Françoise Cahen : Je suis enchantée de cette réaction du ministère. C'est formidable pour une simple professeure d'avoir pu ainsi interpeller sa ministre. Avec cette pétition, je cherchais vraiment à alerter le ministère pour qu'il soit donné plus d'attention à cette problématique. Je me doutais que nous aurions une ministre sensible à cette cause. Mais cela n'aurait pas été possible sans la médiatisation et tous ces signataires. Vendredi matin, il y avait 1 900 signatures. Le soir, il y en avait plus de 8 900. Au début, il y avait beaucoup plus de femmes que d'hommes parmi les pétitionnaires, mais par la suite, ça s'est un peu rééquilibré. Beaucoup d'hommes, des lycéens notamment, sont désormais également sensibles à cette problématique. C'est une bonne nouvelle.   

Que souhaitez-vous ? Que les auteures femmes et les auteurs hommes soient représentés à part égale ?

On ne demande pas la parité, mais au moins que les femmes soient présentes dans les programmes aux côtés des hommes. C'est une réflexion qu'il faut conduire plus largement, à tous les niveaux du système éducatif, pas juste en terminale littéraire, mais aussi dans les programmes des autres matières, notamment en philosophie ou en histoire. En terminale L, jamais une auteure n'a été au programme de littérature. Je ne pense pas ce que cet oubli des femmes soit intentionnel. Cette misogynie n'est pas consciente. C'est pire que ça : elle imprègne notre inconscient collectif. C'est une anomalie dans notre société.

Comment est née cette pétition ?

J'ai créé cette pétition au moment de la sortie des nouveaux programmes. J'avais promis à mes collègues que, si on avait encore un homme au programme du bac littéraire, je réagirai de manière forte. Et c'est André Gide et Les Faux Monnayeurs qui sont  tombés. Alors je me suis dit : "Cette fois, j'y vais. Il faut que quelqu'un fasse quelque chose." Et je ne le regrette pas. Il y avait déjà eu des signaux d'alarme les années passées. En 2014, Ariane, une lycéenne de Bordeaux, avait lancé une pétition demandant qu'on donne une place aux femmes dans les programmes scolaires. Elle avait recueilli plus de 14 000 signatures. On proteste, mais à chaque fois, rien ne se passe. 

Au-delà des signatures et des soutiens, avez-vous aussi reçu des témoignages ?
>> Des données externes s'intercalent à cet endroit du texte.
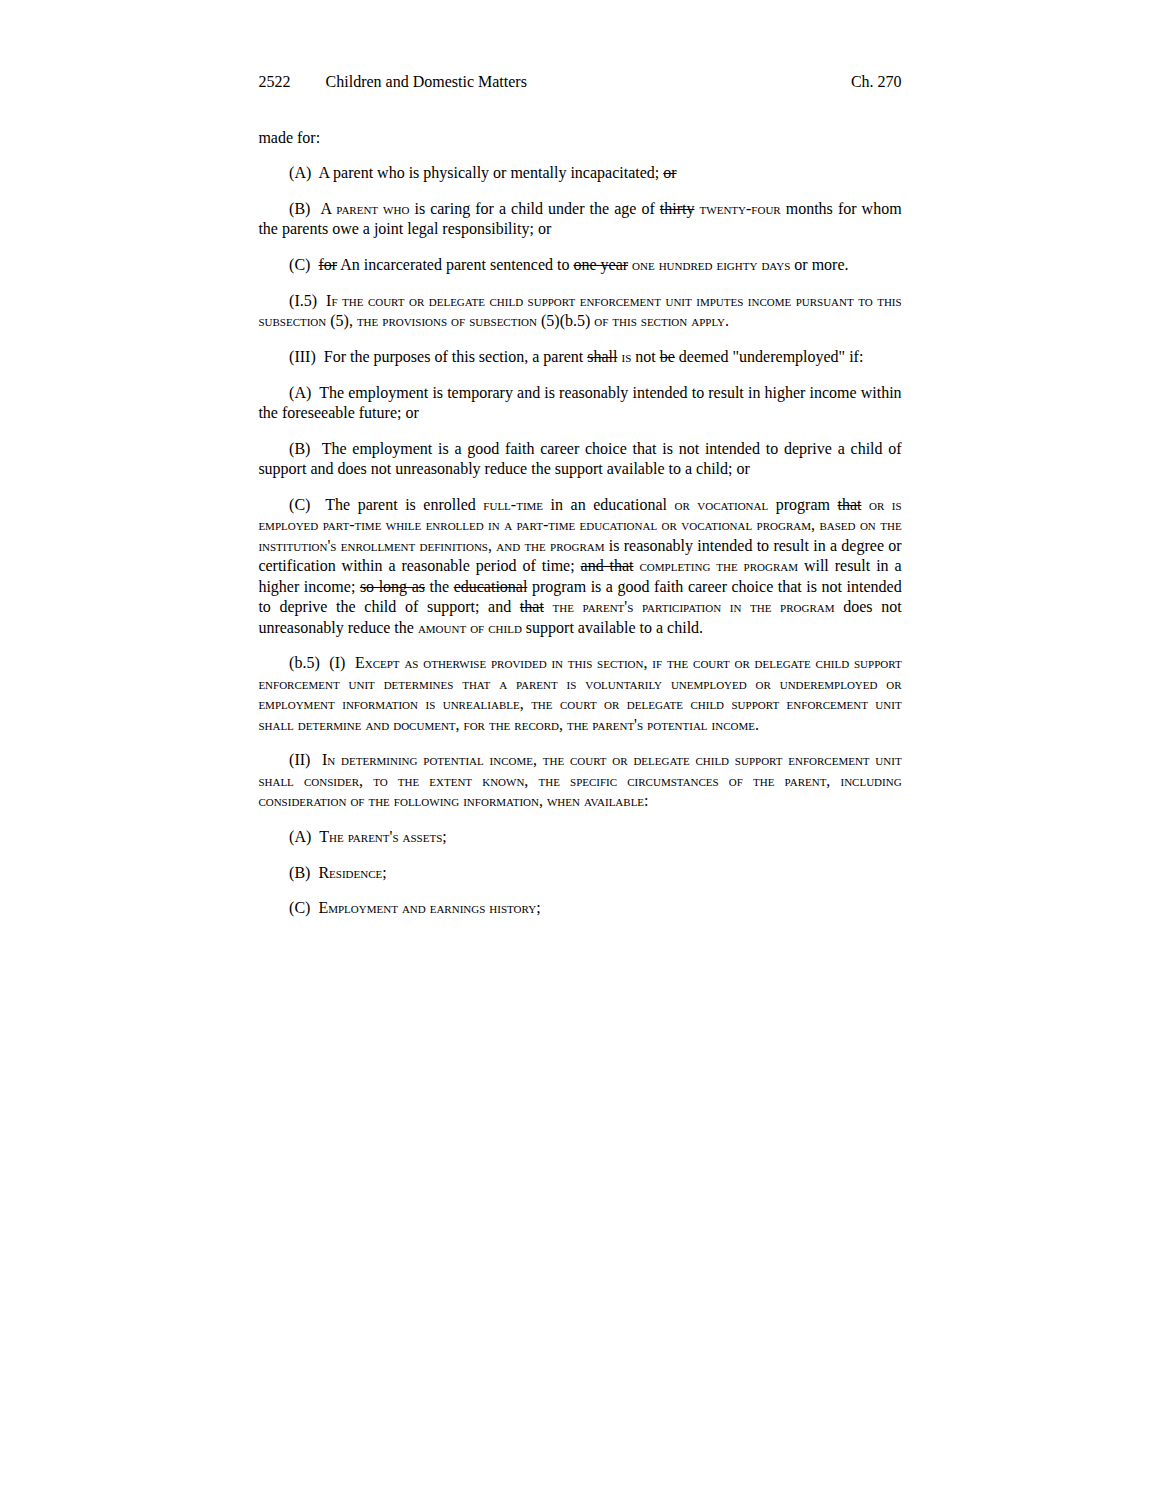2522 Children and Domestic Matters Ch. 270
made for:
(A) A parent who is physically or mentally incapacitated; or
(B) A parent who is caring for a child under the age of thirty twenty-four months for whom the parents owe a joint legal responsibility; or
(C) for An incarcerated parent sentenced to one year one hundred eighty days or more.
(I.5) If the court or delegate child support enforcement unit imputes income pursuant to this subsection (5), the provisions of subsection (5)(b.5) of this section apply.
(III) For the purposes of this section, a parent shall is not be deemed "underemployed" if:
(A) The employment is temporary and is reasonably intended to result in higher income within the foreseeable future; or
(B) The employment is a good faith career choice that is not intended to deprive a child of support and does not unreasonably reduce the support available to a child; or
(C) The parent is enrolled full-time in an educational or vocational program that or is employed part-time while enrolled in a part-time educational or vocational program, based on the institution's enrollment definitions, and the program is reasonably intended to result in a degree or certification within a reasonable period of time; and that completing the program will result in a higher income; so long as the educational program is a good faith career choice that is not intended to deprive the child of support; and that the parent's participation in the program does not unreasonably reduce the amount of child support available to a child.
(b.5) (I) Except as otherwise provided in this section, if the court or delegate child support enforcement unit determines that a parent is voluntarily unemployed or underemployed or employment information is unrealiable, the court or delegate child support enforcement unit shall determine and document, for the record, the parent's potential income.
(II) In determining potential income, the court or delegate child support enforcement unit shall consider, to the extent known, the specific circumstances of the parent, including consideration of the following information, when available:
(A) The parent's assets;
(B) Residence;
(C) Employment and earnings history;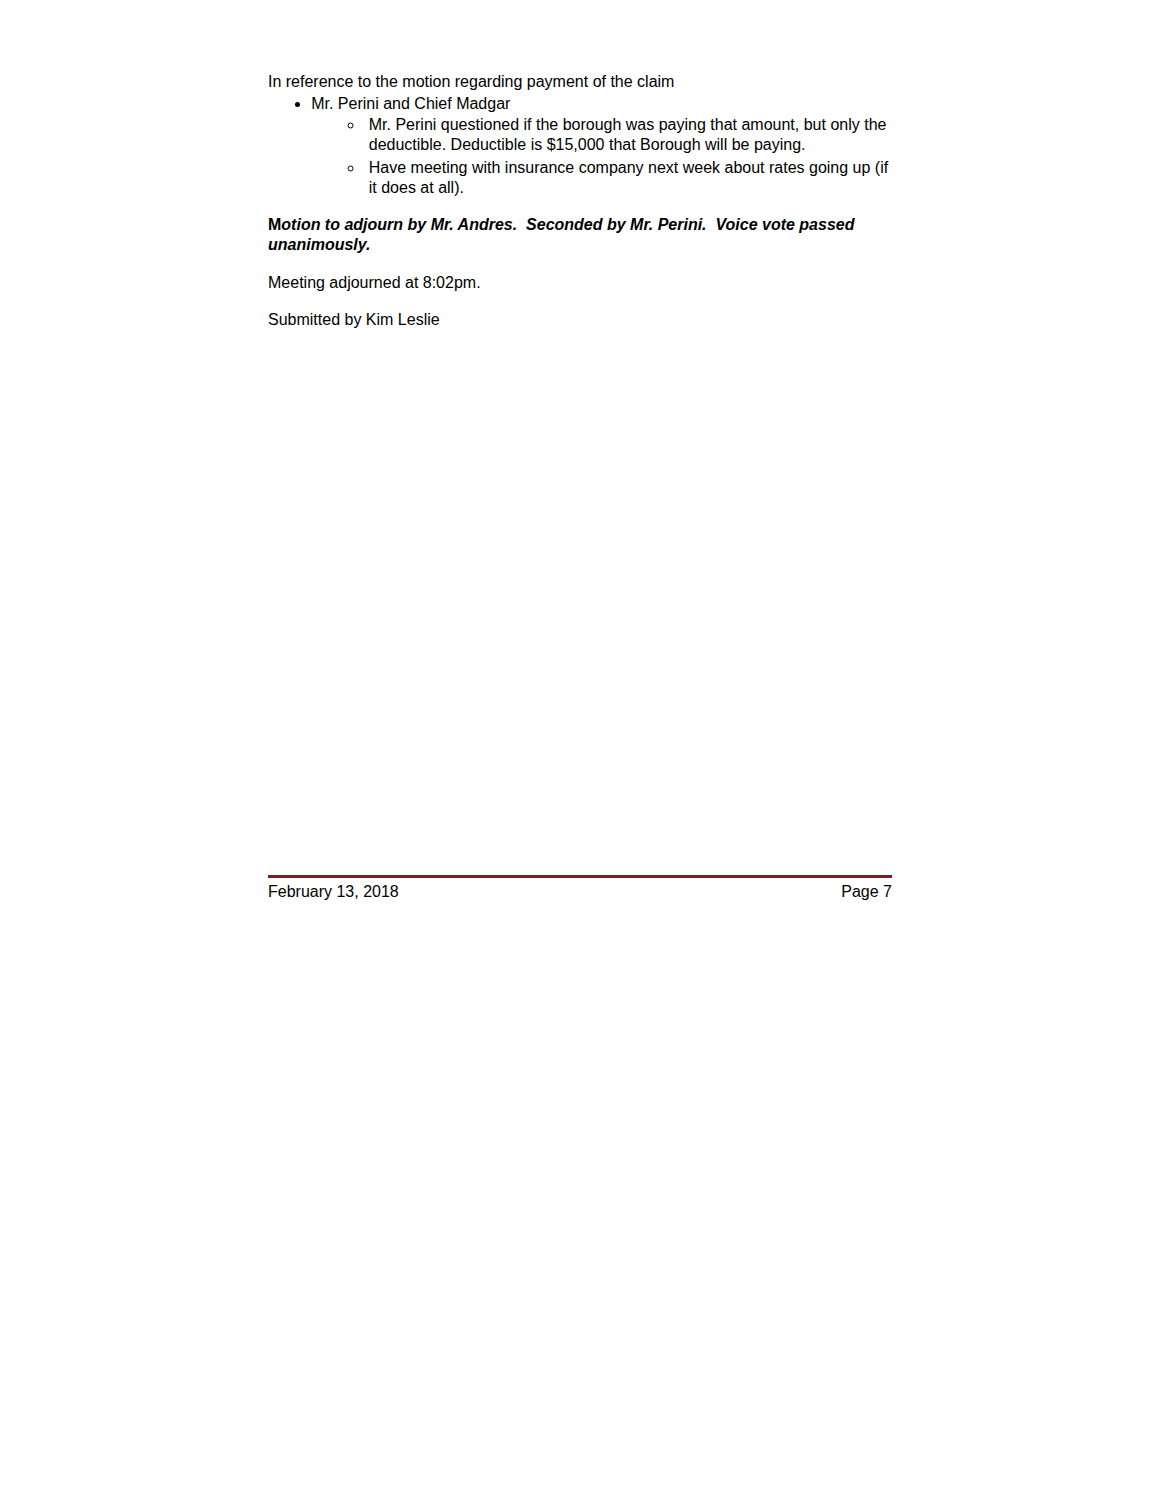In reference to the motion regarding payment of the claim
Mr. Perini and Chief Madgar
Mr. Perini questioned if the borough was paying that amount, but only the deductible. Deductible is $15,000 that Borough will be paying.
Have meeting with insurance company next week about rates going up (if it does at all).
Motion to adjourn by Mr. Andres. Seconded by Mr. Perini. Voice vote passed unanimously.
Meeting adjourned at 8:02pm.
Submitted by Kim Leslie
February 13, 2018 Page 7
Oui, de nombreux messages me parviennent de gens ayant pris conscience qu'ils n'avaient pas étudié, ou très peu, d'œuvres écrites par des femmes au cours de leur scolarité. Ces témoignages s'accumulent. J'ai également été contactée par une auteure de manuels de philosophie. Elle avait rédigé des encarts sur des femmes philosophes. L'éditeur les a supprimés, sans la prévenir. C'est un détail assez révélateur de ce qui peut se passer. Une jeune auteure mène le même combat dans les manuels d'histoire. Car il faut aussi que les femmes soient présentes dans les manuels.

Après les annonces faites par votre ministère, vous serez certainement vigilante au respect de ces engagements...
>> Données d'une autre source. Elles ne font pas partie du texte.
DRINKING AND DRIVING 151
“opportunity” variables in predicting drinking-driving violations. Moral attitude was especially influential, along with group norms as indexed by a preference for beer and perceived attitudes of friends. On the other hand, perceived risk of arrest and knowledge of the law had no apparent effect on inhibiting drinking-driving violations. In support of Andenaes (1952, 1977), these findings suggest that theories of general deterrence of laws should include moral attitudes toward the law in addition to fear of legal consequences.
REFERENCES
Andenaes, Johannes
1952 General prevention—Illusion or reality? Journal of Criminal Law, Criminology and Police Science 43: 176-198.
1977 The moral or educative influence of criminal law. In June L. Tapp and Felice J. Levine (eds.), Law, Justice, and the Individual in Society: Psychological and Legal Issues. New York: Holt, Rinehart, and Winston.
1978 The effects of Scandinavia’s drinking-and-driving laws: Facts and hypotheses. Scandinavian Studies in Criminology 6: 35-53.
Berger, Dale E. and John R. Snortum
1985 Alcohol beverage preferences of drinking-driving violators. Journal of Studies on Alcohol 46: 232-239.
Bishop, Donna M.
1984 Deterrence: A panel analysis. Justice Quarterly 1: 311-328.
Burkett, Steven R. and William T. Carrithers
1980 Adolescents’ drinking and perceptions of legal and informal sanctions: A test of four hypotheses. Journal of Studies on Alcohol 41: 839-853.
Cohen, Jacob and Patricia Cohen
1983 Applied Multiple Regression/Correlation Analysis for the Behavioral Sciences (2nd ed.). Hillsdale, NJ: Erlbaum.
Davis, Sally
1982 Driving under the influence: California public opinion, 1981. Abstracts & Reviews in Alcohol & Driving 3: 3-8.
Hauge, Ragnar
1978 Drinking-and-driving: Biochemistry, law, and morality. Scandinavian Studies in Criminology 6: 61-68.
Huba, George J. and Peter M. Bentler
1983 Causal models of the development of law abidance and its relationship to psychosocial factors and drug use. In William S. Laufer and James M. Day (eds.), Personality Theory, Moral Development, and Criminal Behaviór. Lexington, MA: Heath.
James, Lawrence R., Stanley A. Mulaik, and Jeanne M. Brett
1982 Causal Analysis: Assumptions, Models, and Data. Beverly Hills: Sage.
Oui, il faut établir une certaine vigilance à ce propos. L'année prochaine, s'il n'y a toujours pas de femme au programme, je ne sais pas ce qu'on fait : une émeute (rires). Je mène ce combat en pensant à mes collègues, à mes élèves, mais aussi à mes filles, car je suis mère de trois enfants. Elles devraient pouvoir enseigner, étudier et admirer des femmes et pas seulement des hommes pour pouvoir devenir elles-mêmes des artistes. Sans cela, le monde ne changera pas.